Copy word for word everything from "Breaking the Silence" down to "a multi-purpose paper." in the essay on sexuality within the Orthodox Church.

§ READING PASSAGE
▬▬▬▬▬▬▬▬▬▬

Breaking the Silence on Sexuality within the Orthodox Church

St. Paul, the Fathers, and some thoughts. (Michael Berrigan Clark)

This little document of mine serves two purposes; I hope everyone will indulge me in what the French would call *un document polyvalent* — a multi-purpose paper.

Purpose number one: clearing up some confusion about what St. John Chrysostom said and did not say, and, with any luck, proposing a way forward for today’s Orthodox Christians to read patristic documents in an authentic way… a way that doesn’t distort the original author’s intent and doesn’t force artificial parallels between ancient society and contemporary culture.

Purpose number two: sharing a bit of personal history about how I came to my understanding outlined in Purpose number one. The beauty of the Orthodox Tradition is that it is never a story of abstractions, bodiless truths floating in space. Ours is an incarnational faith; Tradition has a *personal* character and progression.

So… Purpose number one:

∆ιὰ τοῦτο οὐ τὸ δόγμα αὐτοῖς σατανικὸν μόνον ἦν, ἀλλὰ καὶ ὁ βίος διαβολικός.

An improperly amplified translation of the above citation from St. John Chrysostom’s commentary on St. Paul’s Epistle to the Romans has appeared recently on the web as:

“And thus not only was their homosexual doctrine satanical, but their life too was demonically diabolical.”

The proper translation of the excerpt should read:

“For this reason not only was their teaching satanic, but their life also (was) diabolical.”

“Demonically diabolical” is just an overheated redundancy, but there is no word signifying “homosexual” in the Greek text of Chrysostom. This would have been very strange indeed had it been there, since there was no exact equivalent of the word “homosexual” in ancient Greek. The word “homosexual” is a neologism that dates from the middle of the 19th century.

So who were these “satanic” teachers, these “diabolical” men St. John seems so concerned about? The (anonymous) mis-translator was so convinced that these men were “homosexual” that he/she inserted the word to make St. John’s meaning clear. Many well meaning Orthodox Christians are convinced that St. John surely intended to condemn “homosexuality” by making these and other characterizations in his commentary on the first chapter of St. Paul’s letter to the Romans. Surely it’s clear that St. John condemned “homosexuality” in exactly the same sense we understand the term today, whether or not the word was available to the 4th century preacher?

▬▬▬▬▬▬▬▬▬▬

§ INFORMATION PROVIDED
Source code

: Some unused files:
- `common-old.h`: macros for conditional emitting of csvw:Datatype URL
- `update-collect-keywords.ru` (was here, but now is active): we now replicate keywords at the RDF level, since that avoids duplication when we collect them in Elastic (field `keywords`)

▬▬▬▬▬▬▬▬▬▬

§ FINAL ANSWER
Breaking the Silence on Sexuality within the Orthodox Church

St. Paul, the Fathers, and some thoughts. (Michael Berrigan Clark)

This little document of mine serves two purposes; I hope everyone will indulge me in what the French would call *un document polyvalent* — a multi-purpose paper.